Something funny has happened. People assume I know a lot about music.
Maybe I shouldn’t be surprised. After all, I’ve been regularly writing about the Minnesota Orchestra for the online version of Showcase, recapping concerts, interviewing musicians and even observing a rehearsal. Understandably, people might think I have expertise in this field—but really, I don’t.
It’s not that I’m completely ignorant. I went to an arts high school as a music student, managed to play flute in the top-level orchestra of Minnesota Youth Symphonies, and studied with some amazing teachers. But I was a bit of a laggard, only getting serious about my studies in my later years of high school. That was a long time ago, and it’s pretty much where my music education ended.
Fast-forward to the present. I’d been blogging for years, covering topics of interest to various communities, but never on a consistent theme. Feeling nostalgic one day, I wrote about my MYS days playing under Manny Laureano, the Minnesota Orchestra’s principal trumpet. I pitched it to the Orchestra’s editor and was invited to write more.
Repeatedly writing about a specific subject—particularly an art form and an ensemble I revered—was intimidating, and it was something I had never done before. But I decided to embrace my good luck, get over my nerves and give it my all.
I started telling people about my blogs. About our Orchestra. About our musicians. And then the questions started coming. What did I know about the Orchestra’s history, or the music’s structural elements, or critiques of past performances? I had no idea about these things, no good answers.

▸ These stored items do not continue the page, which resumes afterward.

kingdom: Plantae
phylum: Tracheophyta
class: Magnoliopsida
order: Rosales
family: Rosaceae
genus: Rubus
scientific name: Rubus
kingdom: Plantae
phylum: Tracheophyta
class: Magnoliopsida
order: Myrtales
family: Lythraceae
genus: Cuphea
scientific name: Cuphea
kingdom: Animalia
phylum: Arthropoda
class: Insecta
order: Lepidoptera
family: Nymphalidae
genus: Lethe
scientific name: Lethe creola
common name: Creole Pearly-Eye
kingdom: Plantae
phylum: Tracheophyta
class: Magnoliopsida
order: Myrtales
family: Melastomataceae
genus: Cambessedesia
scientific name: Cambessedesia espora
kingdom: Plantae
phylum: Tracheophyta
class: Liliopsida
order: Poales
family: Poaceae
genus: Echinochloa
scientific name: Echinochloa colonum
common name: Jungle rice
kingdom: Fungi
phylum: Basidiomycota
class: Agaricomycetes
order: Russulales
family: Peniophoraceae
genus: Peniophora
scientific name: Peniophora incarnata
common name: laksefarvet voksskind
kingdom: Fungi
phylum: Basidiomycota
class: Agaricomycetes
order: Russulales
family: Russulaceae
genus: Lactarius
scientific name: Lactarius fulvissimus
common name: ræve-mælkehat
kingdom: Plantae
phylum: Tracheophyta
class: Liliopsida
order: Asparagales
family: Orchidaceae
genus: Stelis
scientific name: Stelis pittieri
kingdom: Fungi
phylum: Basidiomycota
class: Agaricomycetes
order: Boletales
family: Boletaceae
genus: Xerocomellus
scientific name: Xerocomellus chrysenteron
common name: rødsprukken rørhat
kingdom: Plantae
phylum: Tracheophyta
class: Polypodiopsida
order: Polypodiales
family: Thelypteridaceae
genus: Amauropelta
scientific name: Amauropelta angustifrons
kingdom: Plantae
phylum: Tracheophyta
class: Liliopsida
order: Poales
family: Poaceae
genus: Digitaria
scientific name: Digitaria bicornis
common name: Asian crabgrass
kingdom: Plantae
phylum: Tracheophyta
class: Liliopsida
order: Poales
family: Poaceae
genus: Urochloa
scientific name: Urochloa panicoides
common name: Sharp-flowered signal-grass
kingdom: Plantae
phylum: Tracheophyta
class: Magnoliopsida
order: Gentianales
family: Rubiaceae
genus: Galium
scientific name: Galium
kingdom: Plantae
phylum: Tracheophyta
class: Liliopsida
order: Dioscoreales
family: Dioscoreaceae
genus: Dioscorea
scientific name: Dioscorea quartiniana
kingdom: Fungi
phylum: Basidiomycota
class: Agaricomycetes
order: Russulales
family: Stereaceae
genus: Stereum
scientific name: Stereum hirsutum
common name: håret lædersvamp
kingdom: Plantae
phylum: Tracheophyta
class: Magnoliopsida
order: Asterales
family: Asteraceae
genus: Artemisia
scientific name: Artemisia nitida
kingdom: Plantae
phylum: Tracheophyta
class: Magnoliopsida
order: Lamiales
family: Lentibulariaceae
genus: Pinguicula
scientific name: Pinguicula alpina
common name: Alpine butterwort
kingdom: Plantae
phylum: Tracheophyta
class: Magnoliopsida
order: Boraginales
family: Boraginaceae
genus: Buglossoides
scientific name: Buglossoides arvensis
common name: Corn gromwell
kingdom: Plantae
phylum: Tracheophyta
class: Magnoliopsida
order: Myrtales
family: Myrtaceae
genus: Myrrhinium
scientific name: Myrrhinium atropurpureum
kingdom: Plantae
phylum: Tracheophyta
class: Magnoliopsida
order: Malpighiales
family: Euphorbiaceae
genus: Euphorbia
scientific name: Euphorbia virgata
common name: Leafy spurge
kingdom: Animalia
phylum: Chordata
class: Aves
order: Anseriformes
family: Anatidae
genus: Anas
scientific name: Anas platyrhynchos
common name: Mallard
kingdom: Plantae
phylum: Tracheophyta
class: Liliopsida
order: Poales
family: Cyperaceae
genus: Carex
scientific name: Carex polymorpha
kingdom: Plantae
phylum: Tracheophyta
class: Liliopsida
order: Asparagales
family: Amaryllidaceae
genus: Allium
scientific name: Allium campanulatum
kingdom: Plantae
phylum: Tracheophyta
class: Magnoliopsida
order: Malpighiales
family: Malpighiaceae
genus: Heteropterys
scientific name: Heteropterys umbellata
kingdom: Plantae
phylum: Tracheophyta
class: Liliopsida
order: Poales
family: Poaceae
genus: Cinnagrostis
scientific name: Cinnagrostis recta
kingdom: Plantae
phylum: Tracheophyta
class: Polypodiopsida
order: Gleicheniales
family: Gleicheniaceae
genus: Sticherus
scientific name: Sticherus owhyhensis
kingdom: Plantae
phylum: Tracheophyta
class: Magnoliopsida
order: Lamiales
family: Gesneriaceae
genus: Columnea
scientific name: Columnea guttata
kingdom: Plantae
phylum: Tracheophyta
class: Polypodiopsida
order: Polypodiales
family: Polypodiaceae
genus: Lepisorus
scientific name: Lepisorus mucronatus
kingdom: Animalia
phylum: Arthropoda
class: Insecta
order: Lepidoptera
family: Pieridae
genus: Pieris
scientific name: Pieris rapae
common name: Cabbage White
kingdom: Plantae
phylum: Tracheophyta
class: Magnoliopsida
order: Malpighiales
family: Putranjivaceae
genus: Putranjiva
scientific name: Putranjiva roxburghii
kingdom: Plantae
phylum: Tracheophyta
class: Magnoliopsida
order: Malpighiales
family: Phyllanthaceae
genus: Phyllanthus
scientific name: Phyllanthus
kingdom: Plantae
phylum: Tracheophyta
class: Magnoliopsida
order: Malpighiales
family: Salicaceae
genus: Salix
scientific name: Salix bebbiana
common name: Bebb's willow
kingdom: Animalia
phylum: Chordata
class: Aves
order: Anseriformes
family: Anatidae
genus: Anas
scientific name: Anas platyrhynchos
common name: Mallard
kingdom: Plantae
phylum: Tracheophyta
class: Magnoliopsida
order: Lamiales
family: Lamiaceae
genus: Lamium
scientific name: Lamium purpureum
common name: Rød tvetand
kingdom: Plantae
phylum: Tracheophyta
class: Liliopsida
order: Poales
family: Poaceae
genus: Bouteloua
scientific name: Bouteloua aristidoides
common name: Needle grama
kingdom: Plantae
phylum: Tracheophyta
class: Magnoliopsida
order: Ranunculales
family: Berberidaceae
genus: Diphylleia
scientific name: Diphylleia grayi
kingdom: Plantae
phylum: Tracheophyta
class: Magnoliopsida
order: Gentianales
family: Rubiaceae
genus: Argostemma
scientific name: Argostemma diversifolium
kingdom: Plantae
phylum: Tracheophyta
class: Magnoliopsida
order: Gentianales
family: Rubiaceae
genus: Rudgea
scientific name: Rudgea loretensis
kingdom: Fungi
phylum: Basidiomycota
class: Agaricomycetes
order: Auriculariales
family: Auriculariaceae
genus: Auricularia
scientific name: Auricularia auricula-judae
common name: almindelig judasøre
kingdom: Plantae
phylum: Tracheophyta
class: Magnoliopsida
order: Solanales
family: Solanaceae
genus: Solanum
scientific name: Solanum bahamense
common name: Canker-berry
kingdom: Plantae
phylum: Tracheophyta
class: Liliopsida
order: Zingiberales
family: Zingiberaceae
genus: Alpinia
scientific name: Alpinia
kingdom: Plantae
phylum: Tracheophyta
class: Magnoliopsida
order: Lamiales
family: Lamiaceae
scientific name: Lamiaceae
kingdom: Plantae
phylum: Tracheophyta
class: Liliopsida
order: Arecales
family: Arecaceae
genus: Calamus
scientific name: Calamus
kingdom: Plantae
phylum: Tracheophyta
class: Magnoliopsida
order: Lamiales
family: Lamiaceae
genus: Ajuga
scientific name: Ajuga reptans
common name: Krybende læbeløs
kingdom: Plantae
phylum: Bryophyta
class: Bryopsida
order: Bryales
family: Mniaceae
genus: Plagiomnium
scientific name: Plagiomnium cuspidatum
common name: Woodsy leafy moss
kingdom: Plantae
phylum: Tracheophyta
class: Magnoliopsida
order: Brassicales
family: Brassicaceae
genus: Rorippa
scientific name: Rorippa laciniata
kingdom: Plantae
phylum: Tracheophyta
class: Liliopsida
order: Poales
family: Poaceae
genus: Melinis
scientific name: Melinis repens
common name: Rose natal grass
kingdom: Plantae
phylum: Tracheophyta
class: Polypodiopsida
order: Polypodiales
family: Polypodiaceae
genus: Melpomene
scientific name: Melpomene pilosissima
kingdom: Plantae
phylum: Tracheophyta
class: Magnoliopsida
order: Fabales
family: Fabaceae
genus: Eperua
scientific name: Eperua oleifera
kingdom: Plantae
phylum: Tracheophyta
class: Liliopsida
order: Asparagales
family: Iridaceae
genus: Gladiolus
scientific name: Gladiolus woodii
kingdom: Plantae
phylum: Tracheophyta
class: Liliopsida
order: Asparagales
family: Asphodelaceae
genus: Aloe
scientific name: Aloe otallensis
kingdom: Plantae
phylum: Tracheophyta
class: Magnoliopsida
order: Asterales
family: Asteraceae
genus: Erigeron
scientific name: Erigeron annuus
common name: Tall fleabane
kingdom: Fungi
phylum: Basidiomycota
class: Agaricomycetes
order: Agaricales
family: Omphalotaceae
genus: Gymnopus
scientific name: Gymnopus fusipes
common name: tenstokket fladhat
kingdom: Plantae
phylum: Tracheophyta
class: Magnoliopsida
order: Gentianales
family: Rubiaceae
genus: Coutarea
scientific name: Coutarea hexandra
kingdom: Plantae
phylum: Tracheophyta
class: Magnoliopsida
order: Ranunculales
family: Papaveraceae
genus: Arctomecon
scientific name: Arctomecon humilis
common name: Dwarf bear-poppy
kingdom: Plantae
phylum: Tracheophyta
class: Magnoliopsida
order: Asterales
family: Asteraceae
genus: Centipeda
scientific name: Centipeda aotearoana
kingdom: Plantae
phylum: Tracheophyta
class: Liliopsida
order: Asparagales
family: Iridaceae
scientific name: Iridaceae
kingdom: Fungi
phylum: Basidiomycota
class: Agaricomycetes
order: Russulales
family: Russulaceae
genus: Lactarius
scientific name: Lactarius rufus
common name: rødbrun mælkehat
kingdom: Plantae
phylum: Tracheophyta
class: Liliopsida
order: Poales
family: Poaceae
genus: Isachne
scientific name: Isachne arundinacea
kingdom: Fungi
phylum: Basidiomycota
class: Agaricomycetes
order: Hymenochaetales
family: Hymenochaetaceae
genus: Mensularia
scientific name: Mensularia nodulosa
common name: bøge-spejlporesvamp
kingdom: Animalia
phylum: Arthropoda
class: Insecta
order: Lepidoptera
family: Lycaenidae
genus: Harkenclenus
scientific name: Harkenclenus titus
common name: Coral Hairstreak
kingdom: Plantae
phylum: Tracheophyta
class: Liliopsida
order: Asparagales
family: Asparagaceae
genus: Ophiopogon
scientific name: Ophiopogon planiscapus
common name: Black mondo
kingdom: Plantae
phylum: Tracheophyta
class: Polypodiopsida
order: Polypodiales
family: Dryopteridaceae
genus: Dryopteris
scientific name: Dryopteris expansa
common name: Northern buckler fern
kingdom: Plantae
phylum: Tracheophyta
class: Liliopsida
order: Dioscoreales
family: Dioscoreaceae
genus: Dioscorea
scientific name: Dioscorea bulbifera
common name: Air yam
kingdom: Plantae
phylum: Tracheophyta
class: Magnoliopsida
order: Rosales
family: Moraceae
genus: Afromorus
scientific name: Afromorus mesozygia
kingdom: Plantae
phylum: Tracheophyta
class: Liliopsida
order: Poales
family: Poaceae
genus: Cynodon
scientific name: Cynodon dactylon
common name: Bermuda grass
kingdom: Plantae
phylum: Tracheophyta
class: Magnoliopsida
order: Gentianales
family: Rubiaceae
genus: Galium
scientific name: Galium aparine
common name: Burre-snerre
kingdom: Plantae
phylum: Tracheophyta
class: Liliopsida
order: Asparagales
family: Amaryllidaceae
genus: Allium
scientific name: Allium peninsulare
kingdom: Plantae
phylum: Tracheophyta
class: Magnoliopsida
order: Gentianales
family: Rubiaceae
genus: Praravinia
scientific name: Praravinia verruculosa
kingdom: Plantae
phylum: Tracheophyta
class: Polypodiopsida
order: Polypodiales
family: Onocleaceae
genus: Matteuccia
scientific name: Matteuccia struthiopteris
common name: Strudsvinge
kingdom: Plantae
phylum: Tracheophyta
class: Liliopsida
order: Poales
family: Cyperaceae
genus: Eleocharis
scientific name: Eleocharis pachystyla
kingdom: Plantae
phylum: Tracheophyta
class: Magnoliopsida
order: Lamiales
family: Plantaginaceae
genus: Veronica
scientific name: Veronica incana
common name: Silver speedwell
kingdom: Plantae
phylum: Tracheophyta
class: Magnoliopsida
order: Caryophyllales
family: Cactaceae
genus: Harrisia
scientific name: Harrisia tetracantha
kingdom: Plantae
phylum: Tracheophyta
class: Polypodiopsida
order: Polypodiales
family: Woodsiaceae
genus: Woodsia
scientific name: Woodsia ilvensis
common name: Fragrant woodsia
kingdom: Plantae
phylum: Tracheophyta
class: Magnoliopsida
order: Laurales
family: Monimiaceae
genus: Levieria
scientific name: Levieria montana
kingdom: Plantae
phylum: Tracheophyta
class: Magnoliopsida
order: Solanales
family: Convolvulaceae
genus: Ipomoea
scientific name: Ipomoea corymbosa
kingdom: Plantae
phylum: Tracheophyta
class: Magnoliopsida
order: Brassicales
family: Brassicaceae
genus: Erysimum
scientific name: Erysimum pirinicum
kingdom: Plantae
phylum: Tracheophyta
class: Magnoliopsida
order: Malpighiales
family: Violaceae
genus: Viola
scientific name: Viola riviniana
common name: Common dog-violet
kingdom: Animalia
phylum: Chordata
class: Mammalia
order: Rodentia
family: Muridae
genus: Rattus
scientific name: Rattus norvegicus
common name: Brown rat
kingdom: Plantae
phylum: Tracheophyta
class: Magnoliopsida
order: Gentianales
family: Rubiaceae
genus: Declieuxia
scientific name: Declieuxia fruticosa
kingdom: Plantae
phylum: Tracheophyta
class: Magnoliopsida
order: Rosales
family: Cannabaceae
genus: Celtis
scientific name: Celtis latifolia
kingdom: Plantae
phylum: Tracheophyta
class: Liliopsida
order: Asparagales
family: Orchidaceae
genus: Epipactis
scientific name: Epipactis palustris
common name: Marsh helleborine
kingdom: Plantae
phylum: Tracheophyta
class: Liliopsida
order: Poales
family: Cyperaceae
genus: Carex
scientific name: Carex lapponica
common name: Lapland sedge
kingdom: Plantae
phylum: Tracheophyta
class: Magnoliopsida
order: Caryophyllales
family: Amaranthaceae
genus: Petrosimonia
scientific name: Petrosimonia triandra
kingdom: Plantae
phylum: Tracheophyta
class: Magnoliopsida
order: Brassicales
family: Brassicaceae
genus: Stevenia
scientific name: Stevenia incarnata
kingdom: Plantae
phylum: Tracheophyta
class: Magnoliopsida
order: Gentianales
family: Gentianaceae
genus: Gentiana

So, if I’m not a music expert, then what exactly am I doing? Just this: I write about how the music feels, and I write for the people who, like me, are head over heels in love with music.
My time at Orchestra Hall has connected me with people who can’t read a single note of music or tell you a thing about the composer. (Even though some have been coming for enough decades to remember when the Orchestra played at Northrop at the University of Minnesota.) We come to the Hall and mingle in the lobby, an assorted throng of the casual and the sophisticated, and take our seats in the auditorium.
We may start side by side as strangers, but as we hold our breath together, we become silent comrades as the music washes away our daily trials. We listen to notes that sound first like a thousand butterflies—uncontainable and magnificent in their abundance—then give way to something mysterious, lush and rounded and dark. We experience moments when the music is so sweet and pure and fleeting, we want to weep for its existence.
Sometimes, when I can’t make it to Orchestra Hall, I sit alone in the dark and listen to the Orchestra on Minnesota Public Radio. Without the grandeur of the Hall’s space and my high heels, the broadcast feels like an intimate conversation with an old friend.
These are the things I write about.
I like to think it’s universal and why music exists. To know what beauty is. And now when people ask me about my expertise in music, I finally have a good answer, one I say with heartfelt enthusiasm every time.
I’m not a music expert. I’m a music lover.